DIRECTION:
Reproduce the records below verbatim, line for line, and leave out the pictures.
* start SOURCE RECORDS *
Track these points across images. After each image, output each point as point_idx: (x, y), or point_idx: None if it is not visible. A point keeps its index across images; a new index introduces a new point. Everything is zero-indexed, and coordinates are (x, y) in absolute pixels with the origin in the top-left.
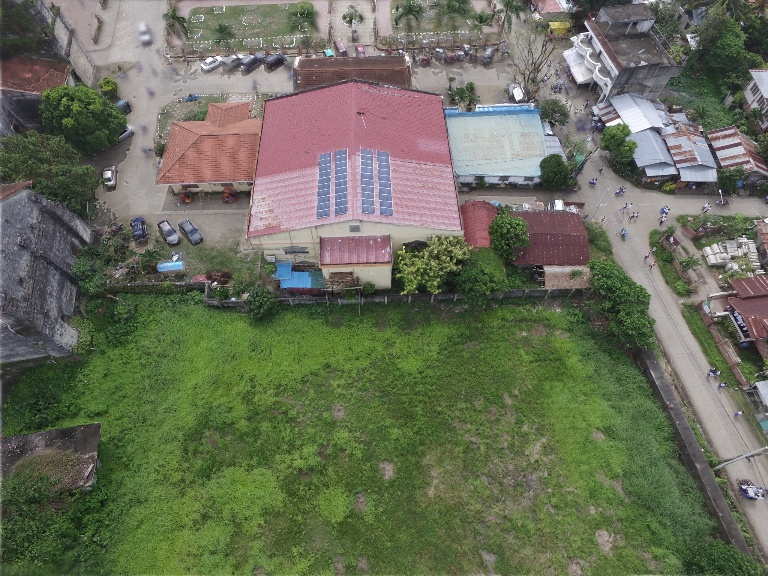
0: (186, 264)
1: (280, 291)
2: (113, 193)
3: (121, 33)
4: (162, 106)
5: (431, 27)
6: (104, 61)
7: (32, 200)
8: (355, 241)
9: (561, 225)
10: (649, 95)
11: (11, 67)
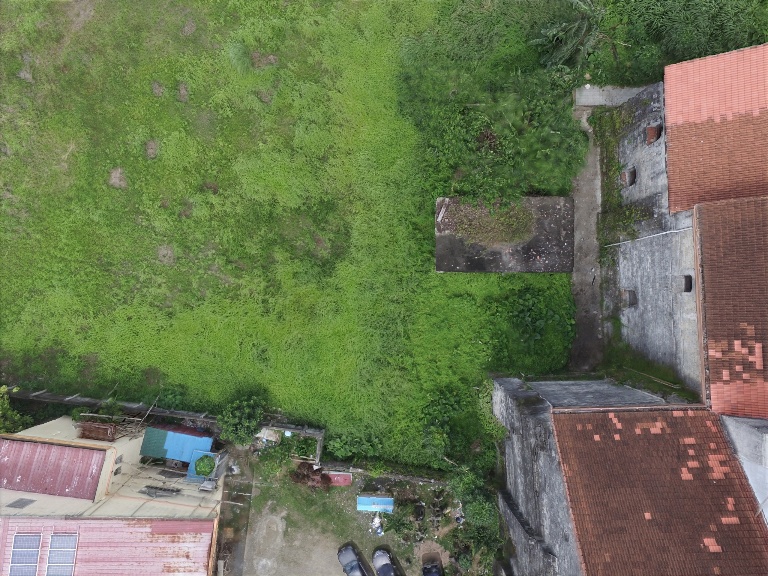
* end SOURCE RECORDS *
IN RESPONSE:
Track these points across images. After each image, output each point as point_idx: (x, y), or point_idx: None if it is not visible. A point keeps its index across images; a new index introduces a new point. Everything is zero-indexed, and coordinates are (x, y) in absolute pixels with the origin in the top-left.
0: (186, 264)
1: (280, 291)
2: (113, 193)
3: (121, 33)
4: (162, 106)
5: (431, 27)
6: (104, 61)
7: (32, 200)
8: (355, 241)
9: (561, 225)
10: (649, 95)
11: (11, 67)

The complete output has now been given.